Saved data entries:
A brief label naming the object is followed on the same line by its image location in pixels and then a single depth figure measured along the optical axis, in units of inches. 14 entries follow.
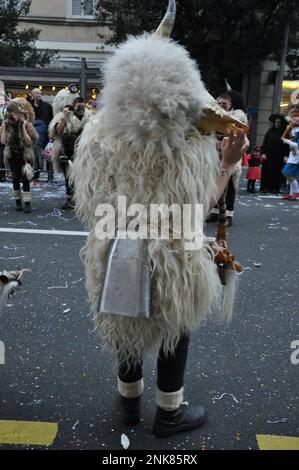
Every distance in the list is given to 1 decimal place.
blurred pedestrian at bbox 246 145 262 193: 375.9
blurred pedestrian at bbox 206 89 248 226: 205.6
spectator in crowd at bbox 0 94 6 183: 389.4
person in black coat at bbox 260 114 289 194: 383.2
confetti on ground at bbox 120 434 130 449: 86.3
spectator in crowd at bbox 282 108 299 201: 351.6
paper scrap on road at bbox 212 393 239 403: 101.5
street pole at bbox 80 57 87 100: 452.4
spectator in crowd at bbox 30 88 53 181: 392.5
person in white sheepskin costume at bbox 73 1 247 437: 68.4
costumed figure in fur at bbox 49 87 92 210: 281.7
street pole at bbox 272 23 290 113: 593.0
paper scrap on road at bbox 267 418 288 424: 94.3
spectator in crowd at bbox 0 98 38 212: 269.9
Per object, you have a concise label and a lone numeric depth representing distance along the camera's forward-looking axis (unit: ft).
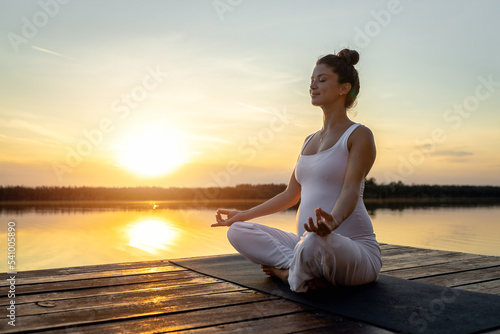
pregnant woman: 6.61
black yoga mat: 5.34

--

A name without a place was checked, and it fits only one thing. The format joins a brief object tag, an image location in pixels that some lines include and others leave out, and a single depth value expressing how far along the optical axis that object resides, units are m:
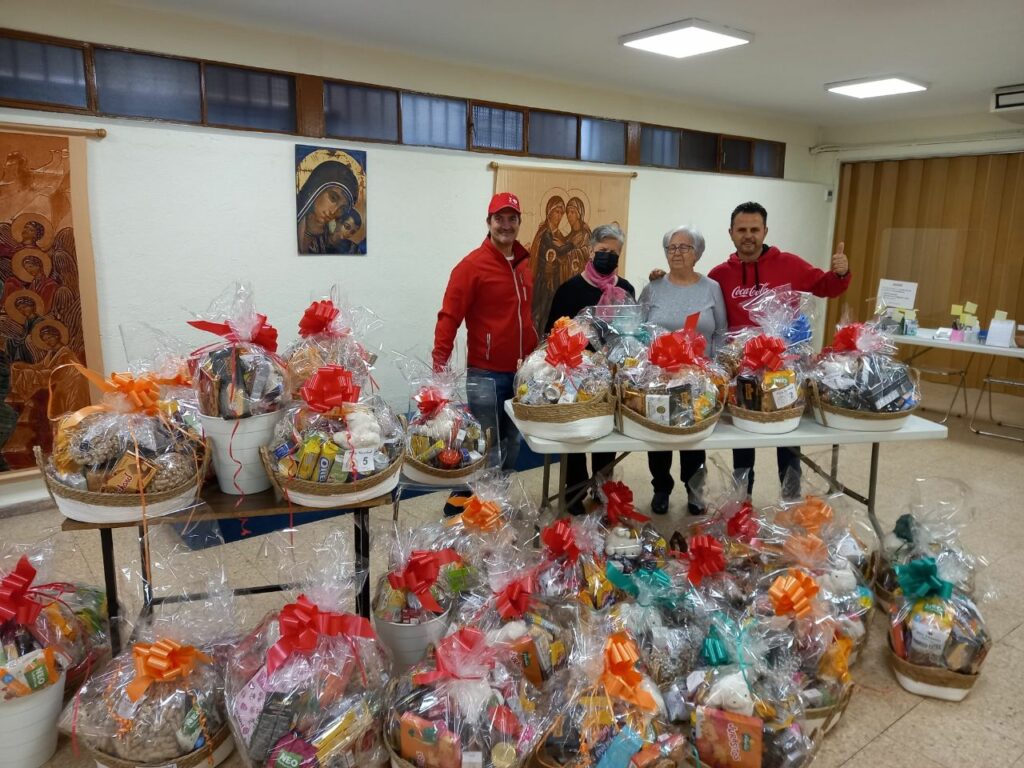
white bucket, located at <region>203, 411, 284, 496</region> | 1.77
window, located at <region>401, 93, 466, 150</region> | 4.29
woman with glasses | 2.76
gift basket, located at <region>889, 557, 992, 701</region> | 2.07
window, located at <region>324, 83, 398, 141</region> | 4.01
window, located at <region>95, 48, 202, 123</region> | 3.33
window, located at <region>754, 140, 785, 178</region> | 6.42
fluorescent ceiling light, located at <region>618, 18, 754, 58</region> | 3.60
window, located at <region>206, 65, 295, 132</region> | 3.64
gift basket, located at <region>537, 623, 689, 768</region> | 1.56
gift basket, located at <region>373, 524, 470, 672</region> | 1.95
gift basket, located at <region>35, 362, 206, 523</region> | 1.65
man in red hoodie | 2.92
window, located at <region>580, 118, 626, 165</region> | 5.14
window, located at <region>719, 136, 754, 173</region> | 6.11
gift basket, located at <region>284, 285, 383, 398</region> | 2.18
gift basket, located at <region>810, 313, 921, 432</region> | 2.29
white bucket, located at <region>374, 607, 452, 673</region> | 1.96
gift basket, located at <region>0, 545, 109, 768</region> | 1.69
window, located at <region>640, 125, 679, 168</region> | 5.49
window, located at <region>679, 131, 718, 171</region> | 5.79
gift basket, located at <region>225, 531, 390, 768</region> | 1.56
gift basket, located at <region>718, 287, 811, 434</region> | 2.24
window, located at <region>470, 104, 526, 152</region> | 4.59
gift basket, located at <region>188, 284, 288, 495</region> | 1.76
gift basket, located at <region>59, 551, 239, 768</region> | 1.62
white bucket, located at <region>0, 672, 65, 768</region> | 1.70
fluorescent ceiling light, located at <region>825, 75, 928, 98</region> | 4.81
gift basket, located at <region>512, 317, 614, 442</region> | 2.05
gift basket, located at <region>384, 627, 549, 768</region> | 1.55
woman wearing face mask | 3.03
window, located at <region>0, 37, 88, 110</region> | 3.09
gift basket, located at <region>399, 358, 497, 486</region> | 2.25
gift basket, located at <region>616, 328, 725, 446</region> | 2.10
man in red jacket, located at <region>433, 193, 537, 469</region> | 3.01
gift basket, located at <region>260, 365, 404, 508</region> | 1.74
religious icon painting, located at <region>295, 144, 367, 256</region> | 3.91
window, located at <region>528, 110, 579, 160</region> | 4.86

▶ **Problem statement**
Write out, word for word, the stretch of entries that begins at the line with "A brief label" and ends at the line with "black yoga mat: 5.34". Pictures do not belong in it.

▶ **Exercise answer**
A brief label naming the object is followed on the same line by its image location in pixels and then a single depth figure measured along the optical axis, in units of inches. 14 entries follow.
Every distance in the list is given to 1 decimal place.
blurred pedestrian at bbox 246 145 262 193: 375.9
blurred pedestrian at bbox 206 89 248 226: 205.6
spectator in crowd at bbox 0 94 6 183: 389.4
person in black coat at bbox 260 114 289 194: 383.2
confetti on ground at bbox 120 434 130 449: 86.3
spectator in crowd at bbox 282 108 299 201: 351.6
paper scrap on road at bbox 212 393 239 403: 101.5
street pole at bbox 80 57 87 100: 452.4
spectator in crowd at bbox 30 88 53 181: 392.5
person in white sheepskin costume at bbox 73 1 247 437: 68.4
costumed figure in fur at bbox 49 87 92 210: 281.7
street pole at bbox 272 23 290 113: 593.0
paper scrap on road at bbox 267 418 288 424: 94.3
spectator in crowd at bbox 0 98 38 212: 269.9
Per object, you have a concise label and a lone numeric depth representing distance along the camera's forward-looking axis (unit: ft).
pregnant woman: 6.61
black yoga mat: 5.34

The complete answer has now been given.